Teníamos que ser nosotros, surgidos de lo más hondo del coraje hispánico, fieles a nuestra época, con un programa postliberal en cada mano, quienes con mejor eficacia combatiésemos la sociedad y el Estado comunistas.
Odiamos el espíritu liberal burgués, trasnochado y mediocre, pero nuestro enemigo fundamental, aquel cuyo mero estar ahí significa siluetearse el combate con nosotros, es el comunismo.
Frente al comunismo, con su carga de razones y de eficacias, colocamos una idea nacional, que él no acepta, y que representa para nosotros el origen de toda empresa humana de rango airoso. Esa idea nacional entraña una cultura y unos deberes históricos que reconocemos como nuestro patrimonio más alto.

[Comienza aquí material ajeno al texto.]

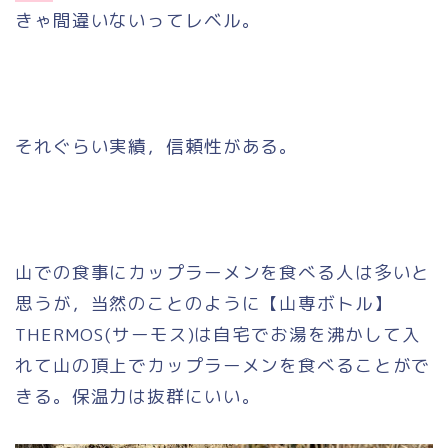
きゃ間違いないってレベル。
それぐらい実績，信頼性がある。
山での食事にカップラーメンを食べる人は多いと
思うが，当然のことのように【山専ボトル】
THERMOS(サーモス)は自宅でお湯を沸かして入
れて山の頂上でカップラーメンを食べることがで
きる。保温力は抜群にいい。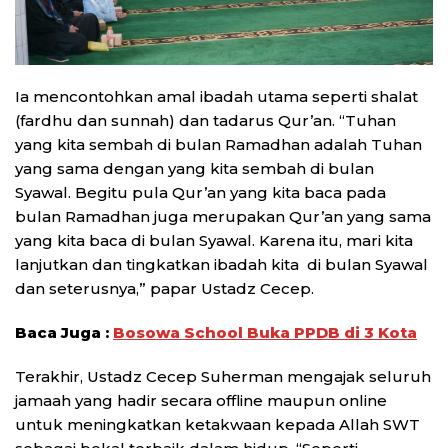
Ia mencontohkan amal ibadah utama seperti shalat
(fardhu dan sunnah) dan tadarus Qur’an. “Tuhan
yang kita sembah di bulan Ramadhan adalah Tuhan
yang sama dengan yang kita sembah di bulan
Syawal. Begitu pula Qur’an yang kita baca pada
bulan Ramadhan juga merupakan Qur’an yang sama
yang kita baca di bulan Syawal. Karena itu, mari kita
lanjutkan dan tingkatkan ibadah kita di bulan Syawal
dan seterusnya,” papar Ustadz Cecep.
Baca Juga :
Bosowa School Buka PPDB di 3 Kota
Terakhir, Ustadz Cecep Suherman mengajak seluruh
jamaah yang hadir secara offline maupun online
untuk meningkatkan ketakwaan kepada Allah SWT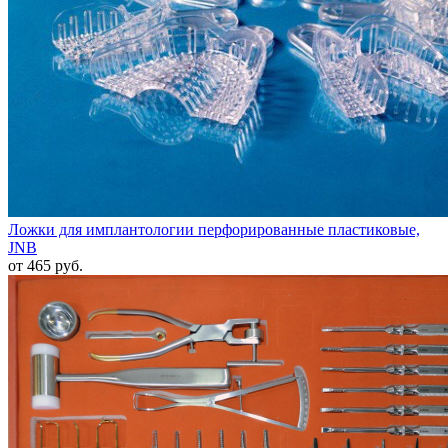
Ложки для имплантологии перфорированные пластиковые,
JNB
от 465 руб.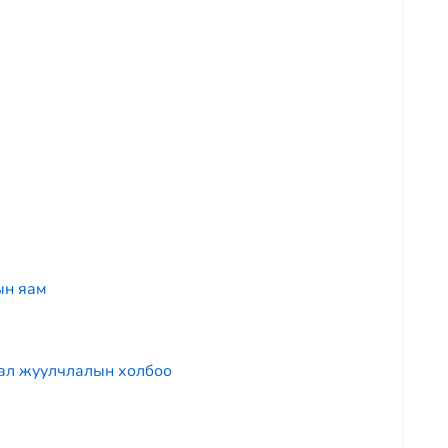
ын яам
жуулчлалын холбоо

El comunista es un ser simple, casi elemental, que acepta sin control unas verdades económicas no elaboradas por él y da a ellas su vida íntegra. El fraude que realiza de ese modo trasciende de su orbe individual para convertirse, si triunfa ese sistema, en el fraude total de un pueblo que deserta de sus destinos y juega al peligro del caos.
No puede esto tolerarse. Nosotros aceptamos el problema económico que planteó el marxismo. Frente a la economía liberal y arbitraria, el marxismo tiene razón. Pero el marxismo pierde todos sus derechos cuando despoja al hombre de los valores eminentes. Y le señala un tope minúsculo, que detiene sus impulsos. Los partidos socialistas de todo el mundo resuelven esas limitaciones recayendo en el viejo liberalismo que ellos vinieron precisamente a destruir y superar.
Los partidos comunistas, en cambio, aceptan todas las consecuencias, y creen que el marxismo es capaz de asumir todos los mandos. Pero un pueblo es algo más que un conglomerado de preocupaciones de tipo económico, y si de un modo absoluto se hacen depender de los sistemas económicos vigentes los destinos todos de ese pueblo, se recae en mediocre usurpación.
Tienen lugar hoy en la historia hechos radicales que tienden precisamente a la defensa y exaltación de esos valores supremos que el comunismo aparta de su ruta. Nosotros andamos en la tarea de resucitar en España un tipo así de actuación pública.
Porque los momentos españoles de ahora son tremendos y decisivos. Se quiere conmocionar al país para una Revolución de juguete, y se dejan a un lado los motivos revolucionarios de carácter social e histórico que son la médula de las revoluciones. ¿Qué se pretende con eso? España debe ir, sí, a una Revolución. Pero auténtica y de una pieza, a realizar cosas de alto porte y a expresar su voz en el hacer universal.
Para ello hay que abordar, no eludir, las cuestiones de tipo social. Entregarse a ellas. Acabar con las crisis agrarias. Reglamentar y articular la producción industrial. Pero de cara. A la vista de los intereses supremos del Estado.
Hay que hacer una revolución en España para estimular al pueblo a que de una vez se ponga en marcha. Al servicio, como hemos repetido y repetiremos, de una ambición nacional. Todo lo demás, las algaradas y los conatos revolucionarios para copiar las gestas viejas de nuestros abuelos, son despreciables e inmorales entretenimientos de un sector de burgueses, despreciables e inmorales.
Todos esos caprichos de los burócratas de espíritu corto no nos importarían nada si no significasen el abrir y cerrar de ojos de la fiera comunista. Que está ahí, contra lo que creen los miopes.
Y podemos decirlo con valentía. Preferimos, desde luego, un régimen soviético al predominio imbécil de la patrulla del morrión. Si no creyéramos con firmeza que triunfará hoy en Occidente -y particularmente en España- el espíritu nacional y social que propugnamos, nosotros desertaríamos. A los gritos huecos y a las majaderías solapadas de la mediocridad liberaloide preferimos el sacrificio heroico del comunista, que por lo menos se encara con el presente y trata de realizar su vida del mejor modo que puede.
Frente al comunismo no hay sino una fidelidad de cada gran pueblo a sus destinos. Entregarse a la época sin temores, aceptando lo que exige de heroísmo, de lucha y de lealtad.
Frente a la empresa comunista cabe la empresa nacional. El hundir las uñas en el palpitar más hondo. El sentirse llamado a la genial elaboración de elaborar humanidad plena.